The diplomatic outrage triggered by the Soviet downing of a South Korean airliner was transformed into quiet anger yesterday inside the cool stone solemnity of Washington Cathedral.
In a 26-minute memorial service in the cavernous Gothic church, President Reagan, along with a legion of foreign diplomats, members of Congress and several Cabinet members, gathered with about 60 family members of victims to mourn the 269 who were killed Sept. 1 when a Soviet missile destroyed Korean Air Lines Flight 007.
With dark-jacketed diplomats in the front of the cathedral's main nave and pastel-clad tourists in the rear, a congregation of 750 intoned the "Yea, though I walk through the valley of the shadow of death" response from the 23rd Psalm, sang Martin Luther's "A Mighty Fortress," and listened soberly as the Episcopal Bishop of Washington rebuked the Soviet Union.
"We would like to find some means of justification, some possibility of getting the Soviet Union 'off the hook' so to speak. We have not been able to do so nor have they offered any help," said the Rt. Rev. John T. Walker. "There is no way to justify the destruction of helpless, innocent people."
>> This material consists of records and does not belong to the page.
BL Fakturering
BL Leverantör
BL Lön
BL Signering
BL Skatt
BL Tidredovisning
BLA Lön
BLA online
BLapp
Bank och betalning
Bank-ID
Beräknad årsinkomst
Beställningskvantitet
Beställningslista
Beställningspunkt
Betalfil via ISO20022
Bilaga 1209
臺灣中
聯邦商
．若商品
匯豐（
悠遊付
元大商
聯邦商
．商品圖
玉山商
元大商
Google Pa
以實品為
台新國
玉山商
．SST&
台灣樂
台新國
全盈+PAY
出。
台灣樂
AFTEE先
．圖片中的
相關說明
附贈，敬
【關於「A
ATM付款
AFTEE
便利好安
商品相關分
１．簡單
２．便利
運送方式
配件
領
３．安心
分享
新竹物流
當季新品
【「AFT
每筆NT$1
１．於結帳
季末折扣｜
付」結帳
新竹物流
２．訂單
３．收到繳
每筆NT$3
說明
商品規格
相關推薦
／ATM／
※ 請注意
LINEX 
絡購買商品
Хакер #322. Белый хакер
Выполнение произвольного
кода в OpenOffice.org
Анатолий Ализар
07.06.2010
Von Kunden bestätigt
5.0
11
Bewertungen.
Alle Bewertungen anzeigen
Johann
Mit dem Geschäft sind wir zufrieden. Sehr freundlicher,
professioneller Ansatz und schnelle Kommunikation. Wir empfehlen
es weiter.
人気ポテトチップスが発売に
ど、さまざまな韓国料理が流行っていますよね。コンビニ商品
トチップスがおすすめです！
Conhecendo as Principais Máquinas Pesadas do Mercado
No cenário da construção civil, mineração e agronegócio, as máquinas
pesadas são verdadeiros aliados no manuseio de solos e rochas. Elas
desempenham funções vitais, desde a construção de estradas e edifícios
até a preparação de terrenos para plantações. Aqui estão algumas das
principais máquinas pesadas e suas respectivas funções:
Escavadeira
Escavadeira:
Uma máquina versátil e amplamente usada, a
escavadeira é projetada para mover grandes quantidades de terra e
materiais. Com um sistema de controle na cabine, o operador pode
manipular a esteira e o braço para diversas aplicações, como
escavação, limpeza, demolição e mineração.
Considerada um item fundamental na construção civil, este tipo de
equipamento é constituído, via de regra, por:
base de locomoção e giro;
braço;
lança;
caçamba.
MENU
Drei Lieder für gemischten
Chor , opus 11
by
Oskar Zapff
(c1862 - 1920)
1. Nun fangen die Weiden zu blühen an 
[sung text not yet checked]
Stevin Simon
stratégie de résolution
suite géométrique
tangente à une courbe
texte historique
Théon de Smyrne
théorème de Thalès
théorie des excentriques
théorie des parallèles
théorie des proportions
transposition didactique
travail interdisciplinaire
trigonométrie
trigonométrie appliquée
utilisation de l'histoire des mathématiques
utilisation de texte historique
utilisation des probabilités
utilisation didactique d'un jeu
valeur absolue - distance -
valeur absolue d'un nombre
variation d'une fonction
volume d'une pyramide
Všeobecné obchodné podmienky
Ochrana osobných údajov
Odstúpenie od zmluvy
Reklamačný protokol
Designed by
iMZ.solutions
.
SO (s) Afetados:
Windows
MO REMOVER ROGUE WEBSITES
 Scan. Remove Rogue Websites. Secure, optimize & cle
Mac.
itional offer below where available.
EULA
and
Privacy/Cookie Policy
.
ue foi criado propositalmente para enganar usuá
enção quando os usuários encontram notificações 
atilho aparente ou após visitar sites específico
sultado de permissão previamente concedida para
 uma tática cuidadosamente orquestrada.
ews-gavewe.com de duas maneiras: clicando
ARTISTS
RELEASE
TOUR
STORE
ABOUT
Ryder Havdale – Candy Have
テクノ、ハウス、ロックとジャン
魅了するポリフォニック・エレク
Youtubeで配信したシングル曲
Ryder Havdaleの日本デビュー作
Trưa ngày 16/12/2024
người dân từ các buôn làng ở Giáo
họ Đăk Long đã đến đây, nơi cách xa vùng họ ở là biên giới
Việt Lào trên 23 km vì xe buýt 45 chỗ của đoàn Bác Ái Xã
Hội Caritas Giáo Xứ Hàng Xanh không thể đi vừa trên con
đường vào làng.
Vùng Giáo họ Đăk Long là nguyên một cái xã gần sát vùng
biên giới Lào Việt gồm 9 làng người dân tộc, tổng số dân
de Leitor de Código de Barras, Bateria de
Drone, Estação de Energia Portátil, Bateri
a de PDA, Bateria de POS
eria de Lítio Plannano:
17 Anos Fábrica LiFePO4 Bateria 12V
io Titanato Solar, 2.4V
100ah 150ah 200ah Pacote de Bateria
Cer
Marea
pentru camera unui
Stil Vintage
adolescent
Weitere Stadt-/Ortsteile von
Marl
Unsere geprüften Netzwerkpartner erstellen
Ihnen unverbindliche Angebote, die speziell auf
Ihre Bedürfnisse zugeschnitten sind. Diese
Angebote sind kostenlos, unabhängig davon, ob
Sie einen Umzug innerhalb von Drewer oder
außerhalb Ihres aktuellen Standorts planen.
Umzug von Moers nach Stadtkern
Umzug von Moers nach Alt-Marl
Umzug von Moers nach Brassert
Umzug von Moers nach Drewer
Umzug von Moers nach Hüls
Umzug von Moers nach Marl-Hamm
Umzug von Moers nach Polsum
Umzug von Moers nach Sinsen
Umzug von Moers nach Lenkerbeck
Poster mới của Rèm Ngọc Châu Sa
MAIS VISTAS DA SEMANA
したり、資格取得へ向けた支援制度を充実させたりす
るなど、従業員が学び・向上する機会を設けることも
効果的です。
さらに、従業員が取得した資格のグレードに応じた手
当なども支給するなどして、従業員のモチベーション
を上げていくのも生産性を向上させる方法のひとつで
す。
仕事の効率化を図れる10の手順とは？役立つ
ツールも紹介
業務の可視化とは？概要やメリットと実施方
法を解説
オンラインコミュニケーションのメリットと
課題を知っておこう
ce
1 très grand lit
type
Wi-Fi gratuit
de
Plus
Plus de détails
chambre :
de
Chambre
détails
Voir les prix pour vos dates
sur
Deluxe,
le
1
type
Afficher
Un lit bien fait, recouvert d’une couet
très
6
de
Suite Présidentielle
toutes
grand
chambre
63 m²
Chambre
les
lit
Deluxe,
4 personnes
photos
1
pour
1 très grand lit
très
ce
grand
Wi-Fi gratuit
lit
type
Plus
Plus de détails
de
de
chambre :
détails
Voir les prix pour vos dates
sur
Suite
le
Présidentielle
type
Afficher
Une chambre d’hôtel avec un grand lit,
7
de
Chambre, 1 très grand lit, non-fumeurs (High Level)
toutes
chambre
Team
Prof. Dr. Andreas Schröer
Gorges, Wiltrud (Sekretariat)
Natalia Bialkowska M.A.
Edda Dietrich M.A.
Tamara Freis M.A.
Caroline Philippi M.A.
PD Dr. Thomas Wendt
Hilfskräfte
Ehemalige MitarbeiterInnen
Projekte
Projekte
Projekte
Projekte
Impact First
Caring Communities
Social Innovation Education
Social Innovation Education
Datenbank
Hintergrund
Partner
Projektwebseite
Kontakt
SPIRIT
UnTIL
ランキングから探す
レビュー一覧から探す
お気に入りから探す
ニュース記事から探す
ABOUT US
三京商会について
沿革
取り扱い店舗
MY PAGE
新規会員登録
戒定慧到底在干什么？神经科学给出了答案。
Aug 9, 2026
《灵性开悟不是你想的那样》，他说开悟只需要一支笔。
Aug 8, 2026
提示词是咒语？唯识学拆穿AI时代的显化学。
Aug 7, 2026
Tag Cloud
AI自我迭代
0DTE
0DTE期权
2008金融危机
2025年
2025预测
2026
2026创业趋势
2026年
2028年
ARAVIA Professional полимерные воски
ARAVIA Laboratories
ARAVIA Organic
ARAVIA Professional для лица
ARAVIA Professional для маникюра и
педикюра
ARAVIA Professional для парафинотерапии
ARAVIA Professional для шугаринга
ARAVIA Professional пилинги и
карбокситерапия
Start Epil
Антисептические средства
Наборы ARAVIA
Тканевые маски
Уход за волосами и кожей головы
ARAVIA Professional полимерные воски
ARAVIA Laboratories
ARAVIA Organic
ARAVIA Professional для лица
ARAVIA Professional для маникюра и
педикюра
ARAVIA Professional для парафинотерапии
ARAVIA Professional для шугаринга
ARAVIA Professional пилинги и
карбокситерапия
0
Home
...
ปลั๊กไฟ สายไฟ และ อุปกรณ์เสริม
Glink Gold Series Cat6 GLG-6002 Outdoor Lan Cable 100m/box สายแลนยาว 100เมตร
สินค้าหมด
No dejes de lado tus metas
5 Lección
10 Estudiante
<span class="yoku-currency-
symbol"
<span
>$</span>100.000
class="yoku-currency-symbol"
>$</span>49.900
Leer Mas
Reagan, praised in the bishop's homily for his "controlled anger" at the Soviets, sat with his wife, Nancy, in the front pew of the church, across the aisle from the families of victims.
After the service, the president met with them in an adjoining chapel. He shook hands with each family member, including Tryggvi McDonald, the son of Rep. Larry McDonald (D-Ga.), a passenger on the downed jet. According to deputy press secretary Larry Speakes, Reagan told them:
"No words can compensate for the burden of sorrow you carry. At times like this we can only trust in God for his mercy and wisdom. We are determined to do everything we can to see if things can't be done so that events like this never happen again. I promise we'll do everything we can."
Back in the White House, Reagan proclaimed Sunday a national day of mourning. The proclamation said, in part, "September 1, 1983, will be seared in the minds of civilized people everywhere as the night of the Korean Air Lines Massacre. . . . This is a crime against humanity that must never be forgotten, here or throughout the world."
Reagan said his proclamation was the sixth national day of mourning in history. However, Sunday in fact will mark the seventh national day of mourning in the past 20 years. Other days have been set aside for the deaths of presidents Kennedy, Eisenhower, Truman and Johnson, as well as Martin Luther King Jr. and Robert F. Kennedy.
Among the estimated 150 foreign diplomats at the memorial service were the ambassadors of five nations--Korea, Japan, Canada, Sweden and Thailand--whose citizens died aboard the South Korean airliner. Also in attendance were lower-ranking diplomats from Australia, Malaysia, India and the Philippines, countries that also lost citizens in the disaster.
The State Department, which came up with the idea for a memorial service, gave its employes two hours off yesterday to attended the noontime service.
In addition to the dignitaries and government officials, there were several hundred people who attended the service out of their own sense of obligation to mourn those who died.
"I came just to be a part of consoling the families," said George Berry, of Lafayette, La., who took time out from his vacation to attend the service.